E se a sua vida passasse assim, num Click (2006)?
Se você sente que não tem tempo para curtir sua família, ou se esqueceu completamente do significado de descanso e paz, saiba que seus problemas não acabaram devido a um novo produto das Indústrias Tabajara, e muito menos por causa de um novo longa dos Cassetas. A resposta mercadológica da ficção é um controle remoto capaz de comandar universalmente a própria existência. Essa é a premissa central de Click (2006), uma produção que, sob o manto de uma comédia convencional, esconde uma contundente e surpreendente fábula existencialista.

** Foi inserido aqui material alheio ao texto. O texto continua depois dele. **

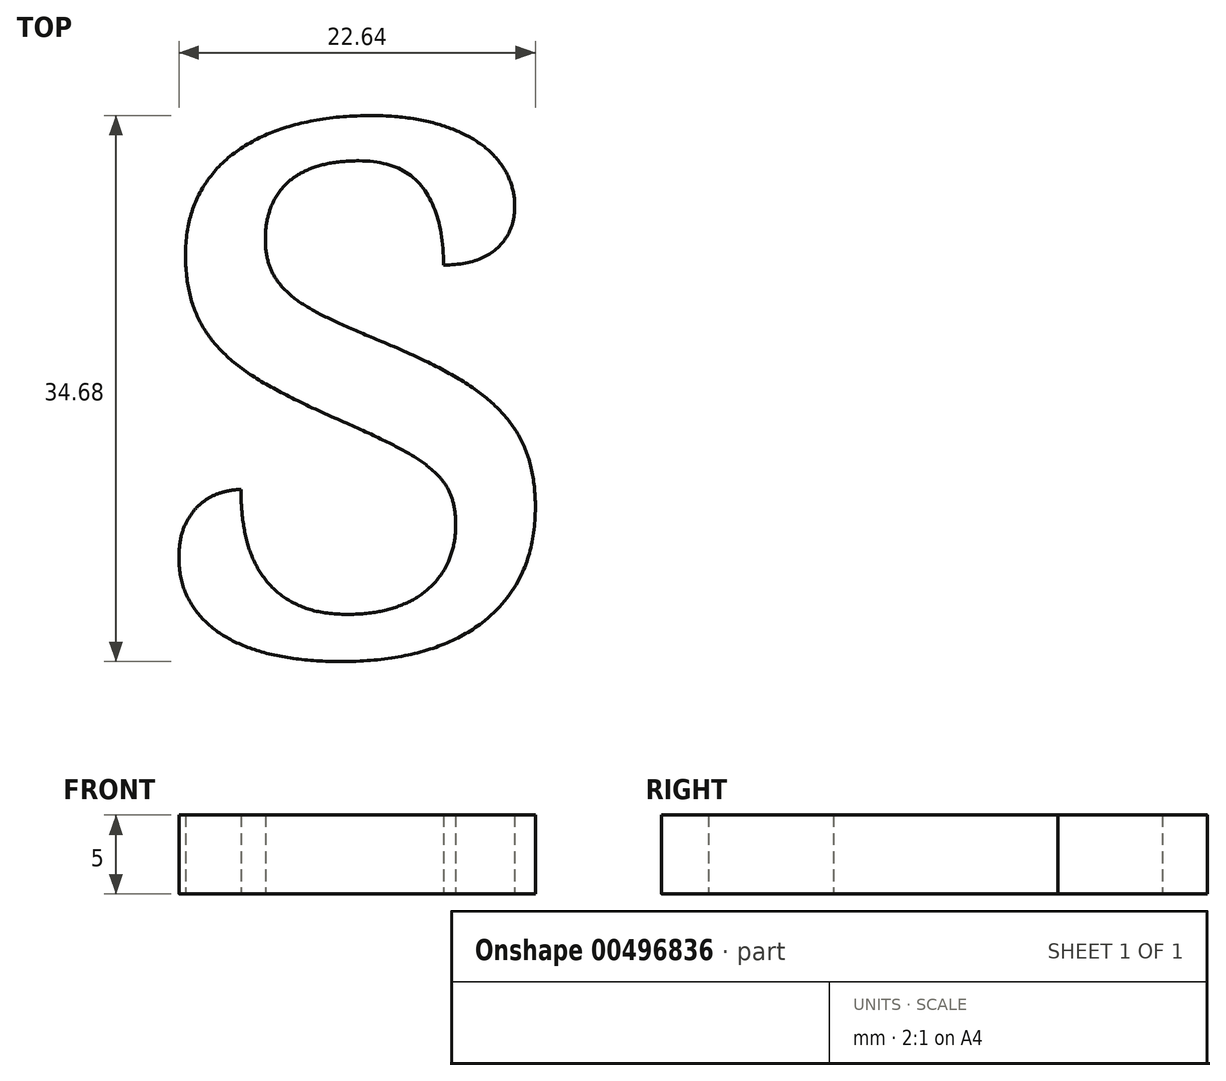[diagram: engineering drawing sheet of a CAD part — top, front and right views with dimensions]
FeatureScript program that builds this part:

Na trama, o arquiteto Michael Newman (vivido por Adam Sandler) recebe esse dispositivo surreal de presente das mãos de Morty (Christopher Walken), um cientista excêntrico, com o objetivo inicial de sanar todas as suas dificuldades de tempo e espaço. De início, a narrativa visual estabelece tudo em perfeita ordem: o protagonista diminui o volume do latido do cachorro, pausa discussões exaustivas, pula brigas matrimoniais e acelera momentos chatos para focar obsessivamente no trabalho, buscando a tão sonhada promoção. Contudo, o roteiro sabota essa ilusão de poder quando o aparelho passa a agir no piloto automático, fazendo com que as coisas comecem a sair literalmente de seu controle.
A direção engata excelentes situações cômicas ancoradas nessa premissa instigante. A metáfora de ter a vida modificada por um apertar de botão transcende o humor rasteiro, forçando o espectador a repensar criticamente as escolhas e prioridades do próprio dia a dia. Adam Sandler demonstra carisma e sensibilidade dramática suficientes para segurar uma produção que transiciona sutilmente de uma comédia familiar leve para um drama genuinamente doloroso. O astro recebe o apoio luxuoso do veterano Christopher Walken, impecável com sua energia de gênio incompreendido, e de Kate Beckinsale, que confere uma doçura maravilhosa e dignidade à esposa negligenciada.
Outro grande acerto reside nas participações satíricas, com destaque para David Hasselhoff. Interpretando o chefe boboca e corporativo de Newman, o ator entrega uma graça irresistível justamente na imbecilidade caricata de seu papel. Embora o terço final insira uma óbvia lição de moral e um sentimentalismo carregado, o filme cumpre com louvor seu papel de entretenimento reflexivo. As boas gargalhadas são garantidas por gags memoráveis — como as interações com a família de vizinhos japoneses, a clássica implicância com os O’Doyle, as pausas constrangedoras no chefe e a bizarra sunga do professor de natação. Se você ainda acha que não tem tempo sequer para um cineminha descompromissado com as pessoas que ama, este longa é um definitivo convite para você pensar de novo.
INFORMAÇÕES ESPECIAIS:
Que conversa é essa? Que história é essa? Uma hora dessa?
Adam Sandler: Um dos produtores de Click, Sandler antes só fazia besteirol escatalógico. Hoje consegue alternar trabalhos esquecíveis (Billy Madison, Happy Gilmore, O Paizão, Golpe Baixo, Little Nicky) com filmes de certa consistência (Como Se Fosse a Primeira Vez, Tratamento de Choque, Espanglês e Embriagado de Amor).
Franck Coraci: Diretor de Click, colabora pela terceira ver com Sandler. Os outros filmes foram O Rei da Água e Afinado no Amor. Fraquíssimos por sinal.
Chistopher Walken: Versátil, já fez personagens durões (Penetras Bons-de-Bico), o próprio Cavaleiro-Sem-Cabeça (A Lenda do Cavaleiro-Sem-Cabeça), mafiosos (Domino, Pulp Fiction) e até mesmo outro cientista maluco em De Volta Para o Presente.
Kate Beckinsale: Já foi caçadora de monstros em Van Helsing, a vampira mor de Underworld – Anjos da Noite e Underworld – Evolução, fez a mocinha do mega-blockbuster Pearl Harbor e interpretou com atitude a diva Ava Gardner em O Aviador.
David Hasselhof: Galã da televisão, fez as séries Super Máquina e Baywatch, fez rir de si mesmo fazendo uma participação especial no longa metragem Bob Esponja – O Filme.